French Economy Shows Resilience as Banque de France Raises Growth Forecasts for 2025 and 2026

French Economy Defies Uncertainty as Banque de France Adjusts Forecasts Upward
The Banque de France has announced that it will raise its growth forecasts for 2025 and 2026 — a move that signals renewed confidence in the country’s economic resilience. Governor François Villeroy de Galhau revealed that France’s economy is performing better than many expected, despite ongoing political uncertainty and fiscal challenges.
While precise figures will be released on December 19th, the updated outlook will surpass the previous estimates of 0.7% for 2025 and 0.9% for 2026. This adjustment reflects a growing sense of optimism following a period of economic slowdown and budgetary tension.

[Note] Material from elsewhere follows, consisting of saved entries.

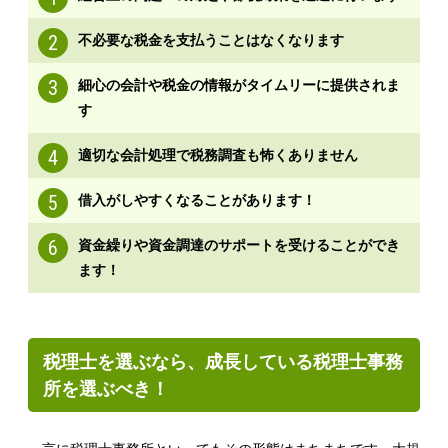
2
不必要な税金を支払うことはなくなります
3
細心の会計や税金の情報がタイムリーに提供されま
す
4
適切な会計処理で税務調査も怖くありません
5
借入がしやすくなることがあります！
6
資金繰りや資金調達のサポートを受けることができ
ます！
税理士を選ぶなら、成長している税理士事務
所を選ぶべき！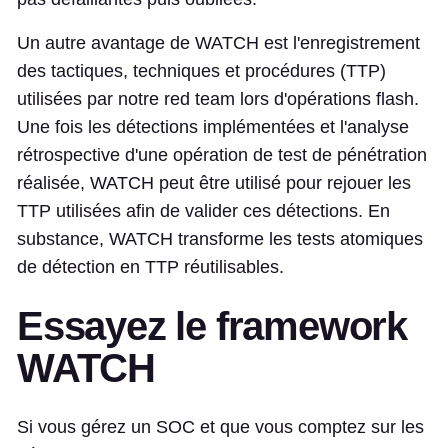
Un autre avantage de WATCH est l'enregistrement
des tactiques, techniques et procédures (TTP)
utilisées par notre red team lors d'opérations flash.
Une fois les détections implémentées et l'analyse
rétrospective d'une opération de test de pénétration
réalisée, WATCH peut être utilisé pour rejouer les
TTP utilisées afin de valider ces détections. En
substance, WATCH transforme les tests atomiques
de détection en TTP réutilisables.
Essayez le framework
WATCH
Si vous gérez un SOC et que vous comptez sur les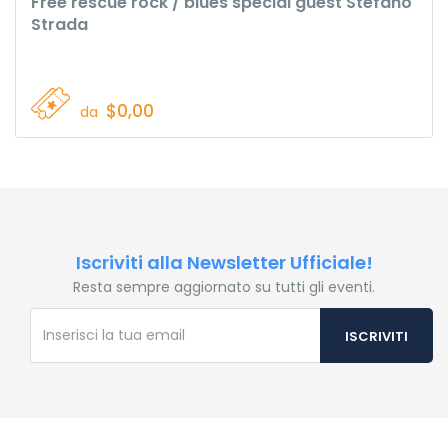
Free rescue rock / blues special guest Stefano
Strada
$0,00
da
Iscriviti alla Newsletter Ufficiale!
Resta sempre aggiornato su tutti gli eventi.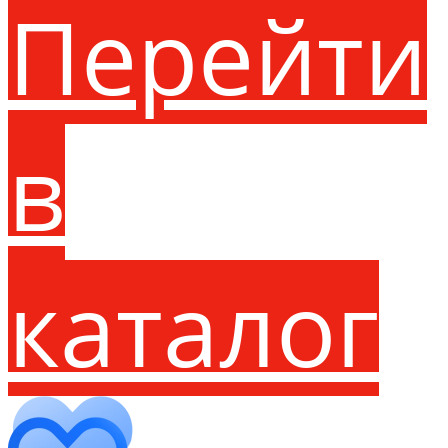
Перейти
в
каталог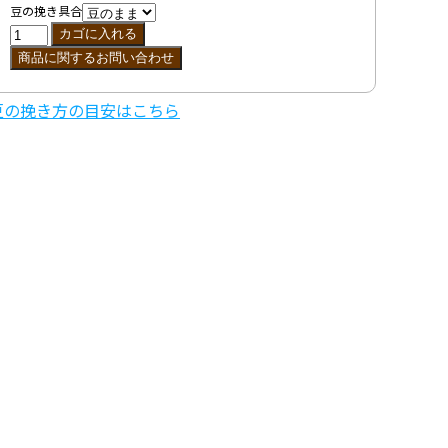
豆の挽き具合
豆の挽き方の目安はこちら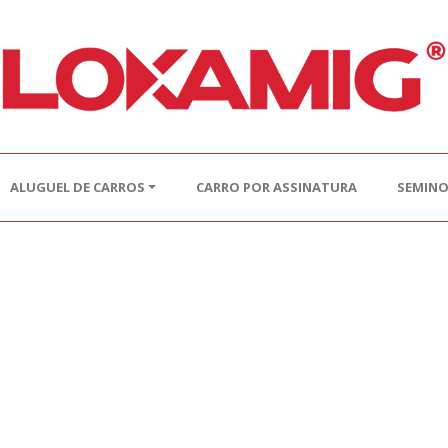
ALUGUEL DE CARROS
CARRO POR ASSINATURA
SEMIN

Growth Holding Steady Despite Political Tension
According to the Banque de France’s latest business survey, activity in both the industrial and service sectors continued to expand through the final quarter of 2025. The French economy grew by 0.5% in the third quarter, exceeding initial expectations and avoiding any sign of a recession.
“The French economy is proving more resilient than one might think in the face of political uncertainty,”
— François Villeroy de Galhau, Governor of the Banque de France
However, Villeroy de Galhau cautioned that while the outlook is positive, resilience alone is not enough. “Even if we reach 1% growth, that’s still not sufficient. It’s a sign of resilience, not acceleration,” he noted, underscoring the fragility of the recovery.
The Cost of Political and Global Uncertainty
Despite the encouraging numbers, the Banque de France estimates that domestic political instability could be cutting about 0.2 percentage points off France’s growth rate. When factoring in global tensions — from the ongoing war in Ukraine to trade protectionism by major economies — the total impact could approach 0.5 percentage points.
These headwinds highlight how dependent France’s growth remains on both domestic policy clarity and international stability. A closely contested parliamentary landscape and debates over social spending have only added to investor caution.
A Call for Fiscal Responsibility
Beyond growth figures, Villeroy de Galhau issued a clear warning about France’s widening budget deficit. “France cannot live beyond its means,” he said, pointing to the country’s persistent tendency to favour spending over revenue.
He explained that half of the increase in public spending over the past two decades has come from pension costs. The government’s recent decision to suspend pension reforms — a concession to the Socialist group to pass the latest social security budget — has reignited questions about long-term fiscal sustainability.
“Putting pension reform on hold doesn’t make our financing problem disappear. We need to sit down together and find lasting compromises,”
— François Villeroy de Galhau
What This Means for Businesses and Households
For entrepreneurs and consumers, this adjustment offers both reassurance and a reminder:
Short-term relief: The economy remains stable and avoids recession.
Medium-term caution: Structural reforms remain essential for sustainable growth.
Investment sentiment: A more predictable fiscal path could boost business confidence.
France’s continued resilience, backed by moderate growth and contained inflation, may help the European Central Bank sustain a steady monetary policy approach into 2026 — a positive sign for borrowing conditions.
Outlook: Fragile Stability Ahead
In essence, France’s story heading into 2026 is one of resilient yet delicate growth. The economy has weathered turbulence better than feared, but the underlying question remains: can France balance its books while maintaining social and political harmony?
Much will depend on whether the country can combine its economic durability with a credible path to deficit reduction and reform.